### What is needed
Reproduce word for word every line of the items, from the very first line through the line containing "title Tableaux [82, 47, 1571, 189]", with both of those lines included.

#####

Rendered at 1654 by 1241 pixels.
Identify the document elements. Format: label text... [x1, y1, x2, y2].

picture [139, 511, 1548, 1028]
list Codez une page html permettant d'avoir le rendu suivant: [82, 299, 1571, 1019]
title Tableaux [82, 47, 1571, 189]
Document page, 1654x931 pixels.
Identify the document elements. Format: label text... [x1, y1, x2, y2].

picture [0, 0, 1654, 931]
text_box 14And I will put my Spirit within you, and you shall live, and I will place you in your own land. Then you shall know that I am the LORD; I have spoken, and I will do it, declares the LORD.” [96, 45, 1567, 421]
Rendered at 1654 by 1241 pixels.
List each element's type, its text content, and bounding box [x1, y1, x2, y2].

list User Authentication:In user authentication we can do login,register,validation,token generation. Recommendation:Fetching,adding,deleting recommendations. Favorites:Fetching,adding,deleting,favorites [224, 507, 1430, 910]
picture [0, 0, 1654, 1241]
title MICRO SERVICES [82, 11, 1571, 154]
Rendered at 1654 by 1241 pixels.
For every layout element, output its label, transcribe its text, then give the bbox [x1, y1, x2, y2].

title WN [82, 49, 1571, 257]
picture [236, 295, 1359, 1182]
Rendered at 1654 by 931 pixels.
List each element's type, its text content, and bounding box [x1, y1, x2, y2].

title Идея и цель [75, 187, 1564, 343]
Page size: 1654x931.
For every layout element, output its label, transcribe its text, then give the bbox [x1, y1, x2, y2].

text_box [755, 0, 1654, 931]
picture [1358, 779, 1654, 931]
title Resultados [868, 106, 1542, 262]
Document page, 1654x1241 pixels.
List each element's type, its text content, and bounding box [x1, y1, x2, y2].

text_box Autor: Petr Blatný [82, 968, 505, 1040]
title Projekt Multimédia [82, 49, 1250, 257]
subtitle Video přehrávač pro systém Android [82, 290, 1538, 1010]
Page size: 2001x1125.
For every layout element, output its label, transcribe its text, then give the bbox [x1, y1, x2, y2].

#####

### Exercise response
Rendered at 1654 by 1241 pixels.
Identify the document elements. Format: label text... [x1, y1, x2, y2].

picture [139, 511, 1548, 1028]
list Codez une page html permettant d'avoir le rendu suivant: [82, 299, 1571, 1019]
title Tableaux [82, 47, 1571, 189]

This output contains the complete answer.